New documentary reveals how Ewan McGregor was nearly dropped from first major film role


But now Scots movie mogul Andrew Macdonald has revealed that McGregor’s film career was nearly derailed before it got off the ground – after Channel 4 wanted him ditched as the star of Shallow Grave and the production “ran out of money.”
Speaking in a new BBC Scotland documentary, he revealed that he had to borrow props from his parents house for the making of the movie, which also launched the career director Danny Boyle and screenwriter John Hodge.
In the documentary, fronted by Kirsty Wark, Macdonald said they had also come under pressure to drop McGregor as the star of Trainspotting as he was seen as too good looking for the role.
The next instalment of the BBC Scotland series, The Years That Changed Modern Scotland, examines the cultural revolution that unfolded in Scotland in the 1990s and recalls a golden era for Scottish film thanks to the worldwide success of Shallow Grave, Trainspotting, Rob Roy and Braveheart.
Macdonald and Hodge started developing Shallow Grave after meeting at the Edinburgh International Film Festival in 1991. Although set in Edinburgh, most of the 30-day shoot was in Glasgow due to its low budget.
Macdonald said: “At that time in the early 1990s, obviously we were all sons and daughters of Thatcherism.
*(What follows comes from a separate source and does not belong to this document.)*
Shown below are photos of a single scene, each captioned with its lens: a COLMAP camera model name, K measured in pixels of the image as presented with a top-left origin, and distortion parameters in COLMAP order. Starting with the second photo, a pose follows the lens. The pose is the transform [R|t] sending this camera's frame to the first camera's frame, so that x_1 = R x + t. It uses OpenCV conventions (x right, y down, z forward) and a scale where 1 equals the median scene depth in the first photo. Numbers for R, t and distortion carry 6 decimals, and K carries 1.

I certainly felt that I wanted to be entrepreneurial. You felt you could do it them.
“We had started making these video diaries. What we made them was about trying to raise the money Shallow Grave.
We sort of knew what we thought was wrong with British and Scottish film. One of the things was they weren’t telling stories about young people.
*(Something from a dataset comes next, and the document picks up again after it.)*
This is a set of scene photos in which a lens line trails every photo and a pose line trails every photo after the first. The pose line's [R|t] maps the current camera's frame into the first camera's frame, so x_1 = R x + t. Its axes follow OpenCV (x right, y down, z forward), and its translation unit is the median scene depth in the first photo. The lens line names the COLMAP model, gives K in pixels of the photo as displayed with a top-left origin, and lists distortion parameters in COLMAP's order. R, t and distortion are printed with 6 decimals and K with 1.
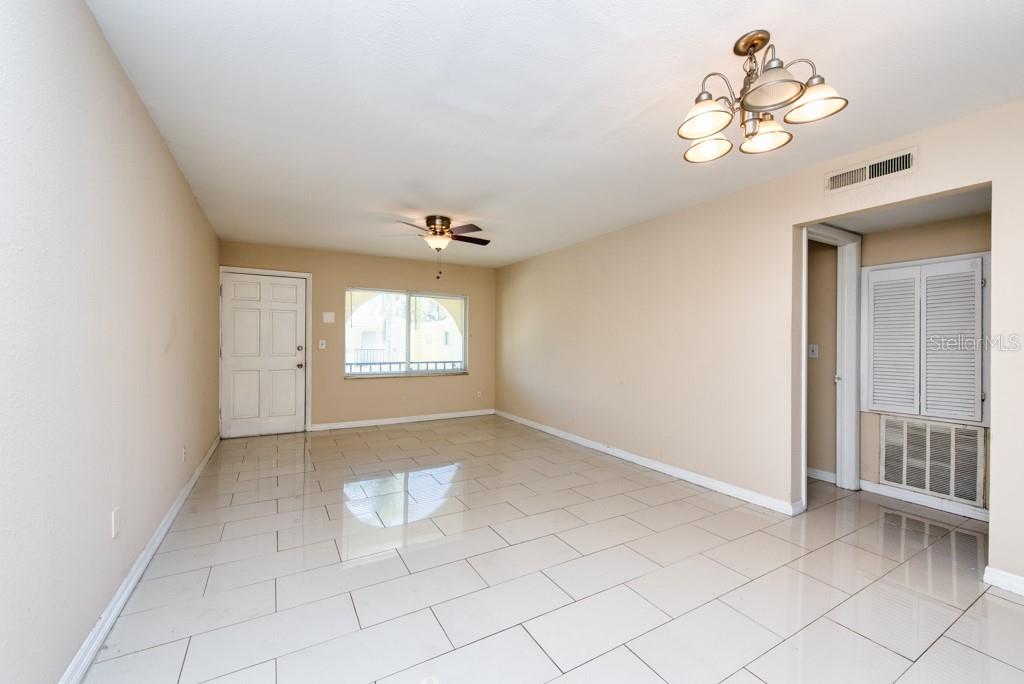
lens RADIAL K [[402.4, 0, 507.3], [0, 402.4, 342.5], [0, 0, 1]] dist [0.014273, -0.000141]
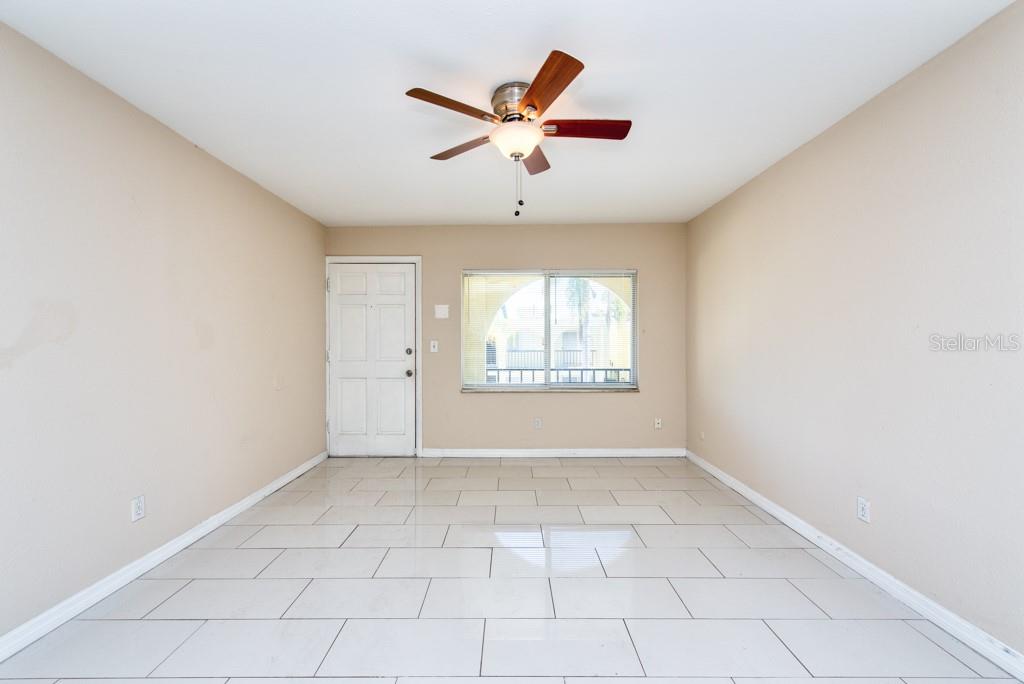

“Kerry Fox had been in (the feature film) Angel at my Table and she was really the one that got it green-lit. It wasn’t those two men.
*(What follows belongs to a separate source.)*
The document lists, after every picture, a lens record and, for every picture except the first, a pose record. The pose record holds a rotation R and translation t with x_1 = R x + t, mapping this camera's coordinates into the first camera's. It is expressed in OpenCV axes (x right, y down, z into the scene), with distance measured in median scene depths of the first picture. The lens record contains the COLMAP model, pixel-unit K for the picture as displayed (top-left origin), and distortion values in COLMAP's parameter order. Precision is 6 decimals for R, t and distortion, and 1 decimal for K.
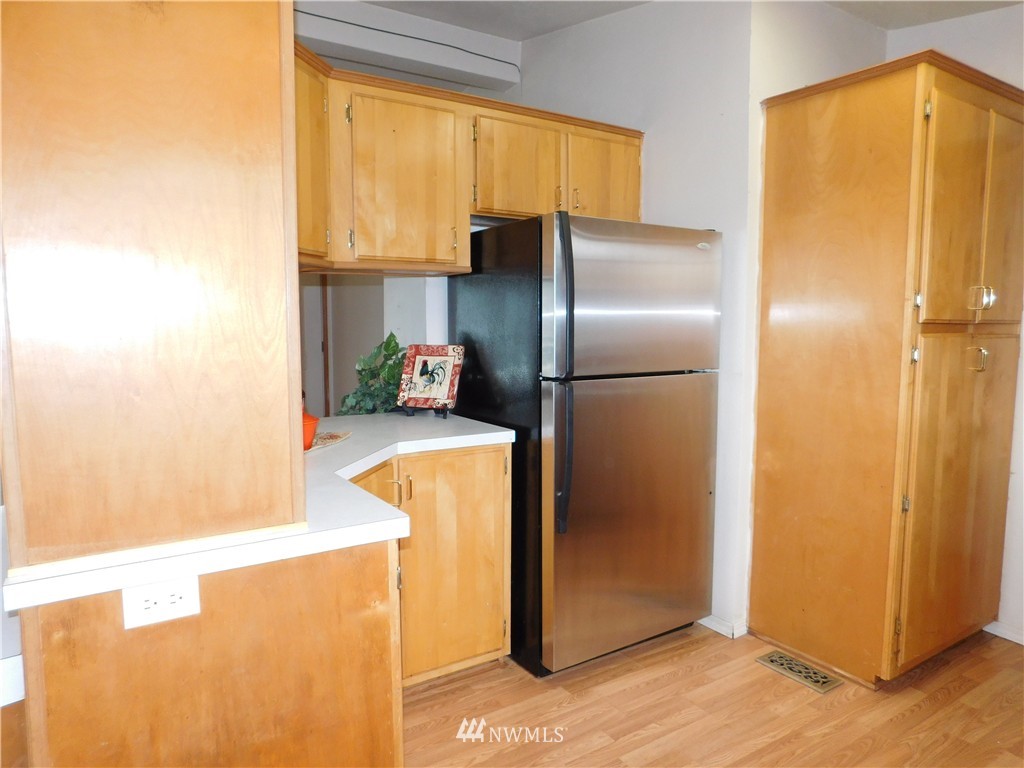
lens RADIAL K [[669.0, 0, 517.7], [0, 669.0, 380.6], [0, 0, 1]] dist [-0.080772, 0.070557]
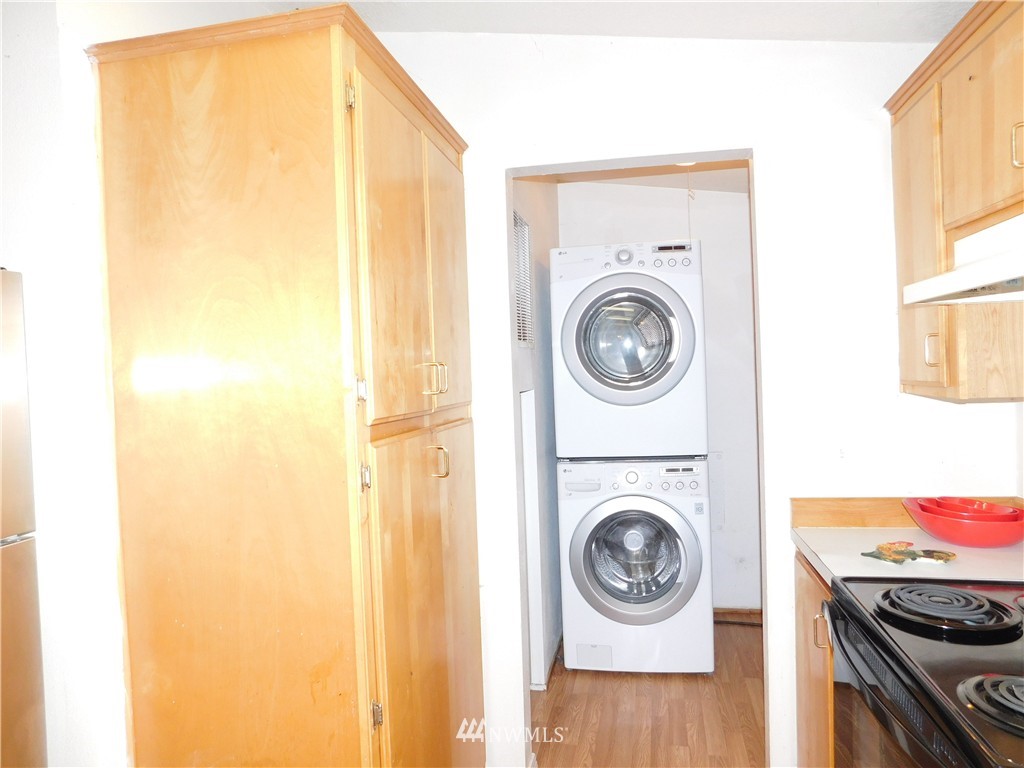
lens RADIAL K [[669.0, 0, 517.7], [0, 669.0, 380.6], [0, 0, 1]] dist [-0.080772, 0.070557]
pose [[0.707646, -0.038306, 0.705528, 0.257927], [0.108387, 0.992596, -0.054821, -0.077985], [-0.698204, 0.115263, 0.706559, 0.428820]]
“Channel 4 had a real wobble about Ewan McGregor and Christopher Eccleston at the time, which is a hard thing to believe and is how things change.
“We literally were running out of film. I had to keep the film in my office and sort of give it out as there was no more. The office was a portakabin in a warehouse in Maryhill.
“We did literally run out of money. I had to take a prop truck to my parents’ house and fill it up with coffee cups, candelabras and all these other things because we’d built this huge flat and didn’t have enough money to fill it.”
Macdonald, Boyle and Hodge reunited to make Trainspotting and would also work together with McGregor on A Life Less Ordinary before a much-publicised rift with the director when Leonardo DiCaprio was chosen for the lead role in their fourth film, The Beach.
Recalling the making of Trainspotting, Macdonald said: “A friend of mine gave me the book when we were finishing Shallow Grave.
It was the same thing for me. It was about young people. I loved the fact it was written in the vernacular and it was funny.
“We made that decision (to cast McGregor), which was very controversial, because lots of people thought it had to be really grungy. They thought Ewan was too handsome, too attractive, too pretty.”